Let’s get this out of the way right at the top: The answer to the question posed in the headline is “No.”

Since we answered the initial question already, here’s another one to ponder: What happens to benefits when the person collecting them suddenly dies? Benefits that are still processing or being received posthumously is where things can get complicated.

The problems really arise in situations when the person accepting and cashing the benefits has no legal claim to the money, or really anything more than a cursory relationship with the deceased.

For example, in 2020 a Connecticut woman was charged with larceny for taking the unemployment benefits of someone she lived with who had passed away. According to the official report:

“The Defendant, age fifty, was arrested by Inspectors from the Unemployment Compensation Fraud Unit and charged with one count each of Larceny in the First Degree by Defrauding a Public Community, Identity Theft in the Second Degree, and Unemployment Compensation Fraud.”

The woman had collected over $6,000 in unemployment benefits meant for someone who lived where she also resided.

It’s important to point out that the accused woman was not married to the deceased, which is an important distinction.
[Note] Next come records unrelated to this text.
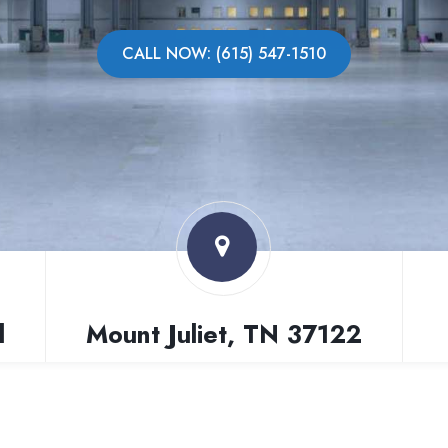
CALL NOW: (615) 547-1510
l
Mount Juliet, TN 37122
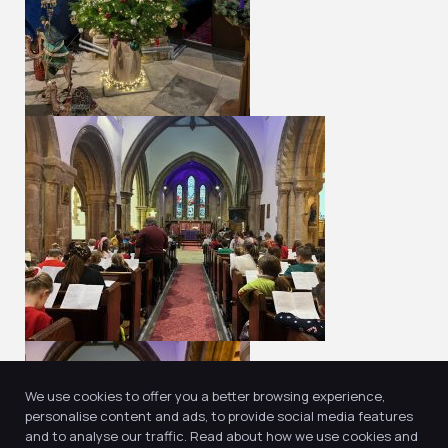
We use cookies to offer you a better browsing experience,
personalise content and ads, to provide social media features
and to analyse our traffic. Read about how we use cookies and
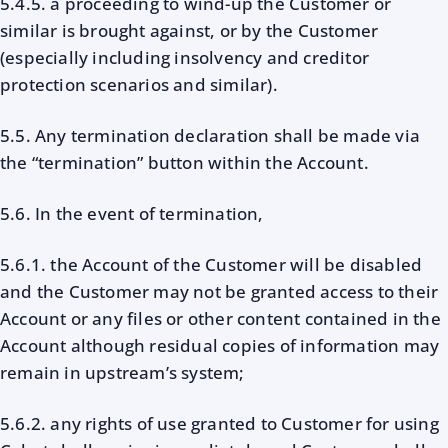
5.4.5. a proceeding to wind-up the Customer or
similar is brought against, or by the Customer
(especially including insolvency and creditor
protection scenarios and similar).
5.5. Any termination declaration shall be made via
the “termination” button within the Account.
5.6. In the event of termination,
5.6.1. the Account of the Customer will be disabled
and the Customer may not be granted access to their
Account or any files or other content contained in the
Account although residual copies of information may
remain in upstream’s system;
5.6.2. any rights of use granted to Customer for using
You may receive unemployment benefits and be entitled to receive Social Security from a deceased spouse or ex-spouse, if you have been married more than 10 years.
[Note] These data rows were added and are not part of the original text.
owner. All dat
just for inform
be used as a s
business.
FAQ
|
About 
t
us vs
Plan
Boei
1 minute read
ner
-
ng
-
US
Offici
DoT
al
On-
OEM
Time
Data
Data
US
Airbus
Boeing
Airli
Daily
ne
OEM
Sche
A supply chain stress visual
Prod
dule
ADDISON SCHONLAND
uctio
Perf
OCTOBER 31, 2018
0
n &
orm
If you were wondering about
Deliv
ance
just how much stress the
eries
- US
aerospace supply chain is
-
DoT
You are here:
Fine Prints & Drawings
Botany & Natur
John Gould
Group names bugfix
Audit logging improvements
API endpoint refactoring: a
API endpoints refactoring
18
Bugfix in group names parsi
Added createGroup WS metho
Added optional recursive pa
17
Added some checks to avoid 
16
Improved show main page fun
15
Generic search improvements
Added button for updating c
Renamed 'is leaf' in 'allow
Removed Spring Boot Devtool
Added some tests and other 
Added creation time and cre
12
Warning: In any and all instances you need to check with the Department of Labor and Social Security offices before accepting and spending any money. Do a Google search to find local offices in your state to avoid any possible issues. An accidental mistake could lead to large penalties and possible criminal charges.

What To Do If Someone Has Died While Receiving Unemployment:

Make sure you have all of this information about the deceased:

  • Their full name
  • Their Social Security number
  • Their date of birth and death
  • A death certificate
  • Your name and address
  • Your relationship to the person who died (proof, such as a marriage certificate or divorce decree, may be required)
  • Your Social Security number
  • Your birth certificate

In some cases, you may be asked to provide:

  • The deceased’s most recent W-2 forms or federal self-employment tax return
  • The name of your bank and your account number so benefits can be directly deposited into your account

In most cases, a funeral director will report a person's death to the Social Security Administration (SSA) when filing for a death certificate. A family member can also make a report themselves to an SSA representative by calling them directly.

If any funds are available for you to collect, they should let you know. If you think you’re owed funds but the DOL or Social Security offices claim you are not, do a search for a “Public Benefits Advocate” in your state for legal assistance.